Cent. Le chiffre est tout aussi symbolique que les mauvaises relations entre le quotidien régional la Voix du Nord et la mairie RN d’Hénin-Beaumont. Dans la presse locale, il est courant que les liens entre la mairie et la rédaction du quotidien ou de l’hebdo du coin soient parfois un peu fraîches. Mais dans le bourg nordiste, le coup de froid dure depuis longtemps. Exactement depuis 2014, les élections municipales et l’arrivée de Steeve Briois dans le fauteuil du maire.
Et très vite après ce changement, le ton a changé. A tel point que la communication entre la ville et la rédaction -ou plutôt les pages du journal- se réalise en grande partie à travers les droits de réponse écrits par la mairie, que le quotidien n’a d’autre choix que de les publier. Des droits de réponse qui atteignent un triste record cet automne, puisque le centième vient donc d’intégrer les colonnes de la Voix du Nord il y a quelques jours.
La Revue des Médias, éditée par l’INA (Institut national de l’audiovisuel) vient de publier ce lundi 18 octobre un long et très documenté article sur les relations plus que tumultueuses entre la rédaction locale et la mairie. Mathieu Deslandes revient longuement sur les origines du conflit, l’enlisement actuel de la situation, les pressions ou mesures de rétorsion et le recours ad nauseam aux droits de réponse. « C’est extrêmement économique, explique-t-on du côté de l’hôtel-de-ville. Pour 5,55 euros, je publie ce que je veux dans La Voix du Nord. » Bien plus économique qu’un encart pub, pourrait-on dire ironiquement. Mais il n’est pas sûr que les créateurs de ce dispositif juridique (dans la loi sur la liberté de la presse en 1881) en apprécieraient un telle utilisation…
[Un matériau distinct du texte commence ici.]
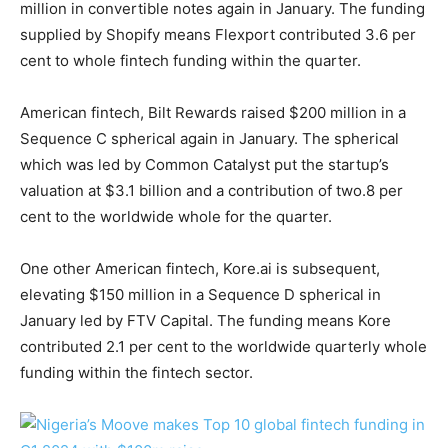
million in convertible notes again in January. The funding
supplied by Shopify means Flexport contributed 3.6 per
cent to whole fintech funding within the quarter.
American fintech, Bilt Rewards raised $200 million in a
Sequence C spherical again in January. The spherical
which was led by Common Catalyst put the startup’s
valuation at $3.1 billion and a contribution of two.8 per
cent to the worldwide whole for the quarter.
One other American fintech, Kore.ai is subsequent,
elevating $150 million in a Sequence D spherical in
January led by FTV Capital. The funding means Kore
contributed 2.1 per cent to the worldwide quarterly whole
funding within the fintech sector.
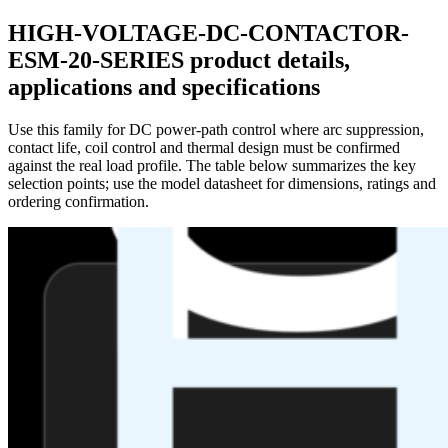
HIGH-VOLTAGE-DC-CONTACTOR-
ESM-20-SERIES product details,
applications and specifications
Use this family for DC power-path control where arc suppression,
contact life, coil control and thermal design must be confirmed
against the real load profile. The table below summarizes the key
selection points; use the model datasheet for dimensions, ratings and
ordering confirmation.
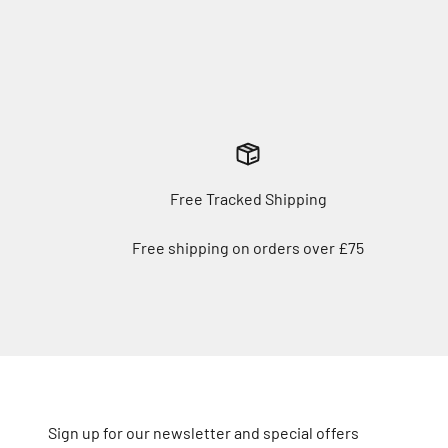
Free Tracked Shipping
Free shipping on orders over £75
Sign up for our newsletter and special offers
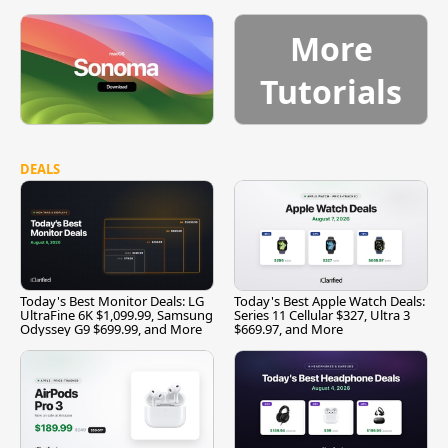
More
Tutorials
DEALS
Today's Best Monitor Deals: LG
Today's Best Apple Watch Deals:
UltraFine 6K $1,099.99, Samsung
Series 11 Cellular $327, Ultra 3
Odyssey G9 $699.99, and More
$669.97, and More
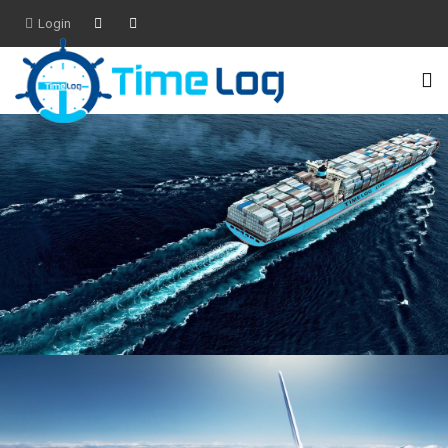
Login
Le droit de réponse, en quelques mots
Prévu à l’article 13 de la loi du 29 juillet 1881 sur la presse, le droit de réponse doit permettre à toute personne physique ou morale citée dans un article de presse de donner sa version des faits (ce qu’elle a déjà en théorie pu faire avant parution, le journaliste lui ayant normalement demandé son opinion sur le sujet traité…) Il n’est pas nécessaire, comme on le croit souvent, que la personne soit diffamée ou mise en cause dans l’article. Cela peut être un moyen de donner un complément d’information, une rectification, une explication supplémentaire. Et la publication se retrouve dans l’obligation de le diffuser, sauf si le droit de réponse est contraire à l’ordre public, aux bonnes mœurs ou, bien sûr, aux lois. Toutefois, pour éviter les abus et les tribunes, la jurisprudence a statué plusieurs fois en faveur des titres qui refusaient de les insérer. Un recours devant les tribunaux forcément long et très couteux pour un média de proximité.